Alguns ainda suspiram pelo vale tudo das privatizações do governo Bolsonaro. A pretexto de acelerar investimentos, a infraestrutura do país esteve durante quatro anos à mercê de interesses privados, que na maioria das vezes se sobrepuseram ao interesse público. Com as ferrovias foi assim. A política de passar a boiada funcionou também no setor.
O caso da Malha Paulista, concedida à Rumo, é um exemplo: o valor de mercado da empresa foi multiplicado por dez, com investimento mínimo da concessionária, apenas o suficiente para manter a operação de escoamento de seus produtos. Cabe ressaltar que a renovação da concessão da Rumo foi antecipada a toque de caixa em 2020, sem qualquer justificativa técnica à época do poder concedente para tal regalia. Sob a direção do atual governador de São Paulo, o Ministério da Infraestrutura também renovou as concessões da Estrada de Ferro Carajás, Estrada de Ferro Vitória a Minas e Malha Sudeste.
Os investimentos que o Brasil precisa para a expansão de suas ferrovias poderão vir a partir de agora, no governo Lula 3. Já existe um entendimento de que a política para o setor precisa ser corrigida. Em recente audiência em Brasília com o secretário nacional de transporte ferroviário, sentimos essa disposição, particularmente em inserir na discussão sobre o modelo de concessões e investimentos a necessidade de termos em vista a integração nacional e o estímulo ao transporte de passageiros.
Há pelo menos 40 anos o Estado deixou de articular esforços para que a ferrovia se mantivesse como modal relevante no cenário nacional. O resultado foi a crescente dilapidação dos cerca de 30 mil quilômetros de linhas ferroviárias que ainda restam no país.

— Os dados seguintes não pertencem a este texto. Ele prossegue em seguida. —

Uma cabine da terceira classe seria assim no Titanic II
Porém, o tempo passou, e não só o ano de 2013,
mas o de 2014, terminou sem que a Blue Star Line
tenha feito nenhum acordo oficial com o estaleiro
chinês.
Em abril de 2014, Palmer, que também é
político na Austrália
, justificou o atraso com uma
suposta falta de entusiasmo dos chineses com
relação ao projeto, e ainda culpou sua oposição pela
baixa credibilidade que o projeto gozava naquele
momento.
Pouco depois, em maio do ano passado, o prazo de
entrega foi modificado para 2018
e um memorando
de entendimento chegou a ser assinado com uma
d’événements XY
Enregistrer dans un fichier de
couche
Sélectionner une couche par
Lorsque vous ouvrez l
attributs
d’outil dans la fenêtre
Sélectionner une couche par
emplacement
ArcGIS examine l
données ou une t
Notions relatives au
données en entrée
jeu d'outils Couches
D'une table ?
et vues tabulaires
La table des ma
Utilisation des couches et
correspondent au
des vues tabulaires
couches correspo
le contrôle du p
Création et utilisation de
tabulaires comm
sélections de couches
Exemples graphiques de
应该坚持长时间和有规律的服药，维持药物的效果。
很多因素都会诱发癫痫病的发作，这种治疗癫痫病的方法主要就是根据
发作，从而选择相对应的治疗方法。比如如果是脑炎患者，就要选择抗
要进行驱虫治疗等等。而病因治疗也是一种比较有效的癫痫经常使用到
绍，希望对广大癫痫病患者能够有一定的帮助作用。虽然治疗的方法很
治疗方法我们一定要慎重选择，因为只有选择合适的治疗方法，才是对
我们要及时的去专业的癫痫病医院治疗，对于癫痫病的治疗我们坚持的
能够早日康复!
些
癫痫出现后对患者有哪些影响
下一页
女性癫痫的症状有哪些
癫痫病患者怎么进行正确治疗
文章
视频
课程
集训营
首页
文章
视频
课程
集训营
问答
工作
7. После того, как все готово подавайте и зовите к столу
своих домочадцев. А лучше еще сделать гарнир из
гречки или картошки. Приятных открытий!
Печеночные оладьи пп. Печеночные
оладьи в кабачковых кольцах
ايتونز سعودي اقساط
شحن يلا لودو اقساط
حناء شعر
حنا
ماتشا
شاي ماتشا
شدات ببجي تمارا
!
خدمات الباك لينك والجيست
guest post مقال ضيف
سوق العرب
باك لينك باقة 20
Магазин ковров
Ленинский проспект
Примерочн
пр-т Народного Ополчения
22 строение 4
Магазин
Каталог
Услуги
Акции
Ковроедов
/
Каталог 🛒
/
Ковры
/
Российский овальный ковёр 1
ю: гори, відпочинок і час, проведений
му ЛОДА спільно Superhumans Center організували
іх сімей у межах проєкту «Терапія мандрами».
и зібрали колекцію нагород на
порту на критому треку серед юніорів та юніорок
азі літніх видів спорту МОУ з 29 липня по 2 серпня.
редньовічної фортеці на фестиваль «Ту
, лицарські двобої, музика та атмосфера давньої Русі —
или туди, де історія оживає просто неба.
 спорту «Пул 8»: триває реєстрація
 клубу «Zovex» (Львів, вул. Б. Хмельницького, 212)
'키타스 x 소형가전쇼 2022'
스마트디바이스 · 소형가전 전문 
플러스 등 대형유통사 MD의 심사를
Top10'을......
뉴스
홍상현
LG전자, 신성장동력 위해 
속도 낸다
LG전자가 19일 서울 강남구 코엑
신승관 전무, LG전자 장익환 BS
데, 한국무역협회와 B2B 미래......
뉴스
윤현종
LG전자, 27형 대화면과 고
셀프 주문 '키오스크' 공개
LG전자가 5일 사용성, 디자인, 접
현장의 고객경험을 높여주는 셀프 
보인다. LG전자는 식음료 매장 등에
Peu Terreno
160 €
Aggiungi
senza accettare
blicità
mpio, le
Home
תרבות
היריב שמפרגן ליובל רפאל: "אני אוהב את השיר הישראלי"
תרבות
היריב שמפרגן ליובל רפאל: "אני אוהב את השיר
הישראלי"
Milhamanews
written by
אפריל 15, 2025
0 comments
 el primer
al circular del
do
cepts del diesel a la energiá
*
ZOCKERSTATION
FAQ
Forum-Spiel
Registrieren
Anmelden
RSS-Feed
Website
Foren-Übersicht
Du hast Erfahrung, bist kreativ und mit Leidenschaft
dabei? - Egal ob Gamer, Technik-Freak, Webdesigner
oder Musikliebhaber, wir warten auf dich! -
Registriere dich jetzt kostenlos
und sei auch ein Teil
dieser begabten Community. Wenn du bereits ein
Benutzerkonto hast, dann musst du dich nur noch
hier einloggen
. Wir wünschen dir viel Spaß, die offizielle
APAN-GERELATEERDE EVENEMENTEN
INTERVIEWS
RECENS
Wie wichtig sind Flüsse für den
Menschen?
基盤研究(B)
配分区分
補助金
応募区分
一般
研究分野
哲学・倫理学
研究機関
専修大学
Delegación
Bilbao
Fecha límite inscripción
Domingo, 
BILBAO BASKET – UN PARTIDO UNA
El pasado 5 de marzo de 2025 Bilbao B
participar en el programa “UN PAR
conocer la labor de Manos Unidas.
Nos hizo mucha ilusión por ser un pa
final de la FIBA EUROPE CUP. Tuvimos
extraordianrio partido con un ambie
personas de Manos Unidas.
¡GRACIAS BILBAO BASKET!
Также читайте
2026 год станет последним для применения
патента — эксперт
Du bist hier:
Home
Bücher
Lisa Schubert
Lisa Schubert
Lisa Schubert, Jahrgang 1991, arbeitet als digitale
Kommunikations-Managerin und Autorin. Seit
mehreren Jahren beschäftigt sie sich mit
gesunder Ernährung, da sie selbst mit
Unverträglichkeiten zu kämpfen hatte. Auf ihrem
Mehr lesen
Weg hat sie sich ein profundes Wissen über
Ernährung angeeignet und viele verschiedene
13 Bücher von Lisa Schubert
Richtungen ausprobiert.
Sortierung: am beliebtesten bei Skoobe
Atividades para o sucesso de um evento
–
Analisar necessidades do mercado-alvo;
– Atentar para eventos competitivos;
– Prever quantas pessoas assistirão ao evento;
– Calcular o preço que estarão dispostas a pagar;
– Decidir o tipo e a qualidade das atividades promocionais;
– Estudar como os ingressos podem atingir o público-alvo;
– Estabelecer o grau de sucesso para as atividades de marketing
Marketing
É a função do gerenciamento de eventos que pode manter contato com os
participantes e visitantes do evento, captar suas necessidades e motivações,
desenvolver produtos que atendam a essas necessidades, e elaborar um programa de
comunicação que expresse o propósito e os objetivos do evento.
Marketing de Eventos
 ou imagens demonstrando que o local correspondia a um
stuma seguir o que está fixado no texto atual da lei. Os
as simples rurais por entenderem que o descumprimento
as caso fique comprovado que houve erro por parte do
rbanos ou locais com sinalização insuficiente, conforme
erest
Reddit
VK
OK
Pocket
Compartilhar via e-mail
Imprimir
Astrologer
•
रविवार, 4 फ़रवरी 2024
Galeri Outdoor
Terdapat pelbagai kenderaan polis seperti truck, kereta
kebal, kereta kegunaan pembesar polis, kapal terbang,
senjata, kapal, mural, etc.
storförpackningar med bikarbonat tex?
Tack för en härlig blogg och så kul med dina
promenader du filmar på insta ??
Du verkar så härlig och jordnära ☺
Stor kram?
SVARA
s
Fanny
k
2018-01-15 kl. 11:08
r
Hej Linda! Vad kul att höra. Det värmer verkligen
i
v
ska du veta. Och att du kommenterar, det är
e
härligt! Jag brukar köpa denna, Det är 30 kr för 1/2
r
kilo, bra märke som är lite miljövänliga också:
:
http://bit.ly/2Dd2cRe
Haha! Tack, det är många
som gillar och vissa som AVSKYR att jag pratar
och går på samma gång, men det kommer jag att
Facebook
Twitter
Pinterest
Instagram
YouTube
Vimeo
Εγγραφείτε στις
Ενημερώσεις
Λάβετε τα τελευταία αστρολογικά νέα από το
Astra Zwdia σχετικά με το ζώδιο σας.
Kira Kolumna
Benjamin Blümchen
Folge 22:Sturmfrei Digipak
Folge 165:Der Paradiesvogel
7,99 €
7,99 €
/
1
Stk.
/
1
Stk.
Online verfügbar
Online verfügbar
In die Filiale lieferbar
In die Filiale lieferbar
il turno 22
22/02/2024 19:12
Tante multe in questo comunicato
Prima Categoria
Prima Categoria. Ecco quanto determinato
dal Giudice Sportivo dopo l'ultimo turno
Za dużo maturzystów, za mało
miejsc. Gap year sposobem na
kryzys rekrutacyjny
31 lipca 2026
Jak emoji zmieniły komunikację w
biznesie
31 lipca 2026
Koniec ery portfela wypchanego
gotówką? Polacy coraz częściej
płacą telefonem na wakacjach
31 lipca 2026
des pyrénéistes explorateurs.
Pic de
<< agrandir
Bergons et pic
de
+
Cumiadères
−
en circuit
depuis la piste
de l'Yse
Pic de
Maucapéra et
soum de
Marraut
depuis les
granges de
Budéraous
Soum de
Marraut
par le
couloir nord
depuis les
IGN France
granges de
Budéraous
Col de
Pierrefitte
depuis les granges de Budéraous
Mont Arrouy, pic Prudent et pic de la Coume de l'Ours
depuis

Uma parte importante delas está concedida por décadas a um seleto clube de empresas, que só se servem da ferrovia para o transporte de seus respectivos produtos. Não há qualquer contrapartida no sentido de que essas linhas sejam compartilhadas para a movimentação de outras cargas, a fim de que outros setores também possam se beneficiar do preço competitivo do transporte por trilhos, muito menos existe uma intermodalidade, em que as ferrovias estejam a serviço também de usuários que hoje recorrem aos ônibus, inclusive por longas distâncias.
Nossas ferrovias já foram motivo de orgulho nacional. Com um olhar menos privatista e mais orgânico, saberemos resgatá-las.
* José Manoel Ferreira Gonçalves, engenheiro, é presidente da FerroFrente – Frente Nacional pela Volta das Ferrovias e membro do Conselho Deliberativo da EngD – Engenharia pela Democracia.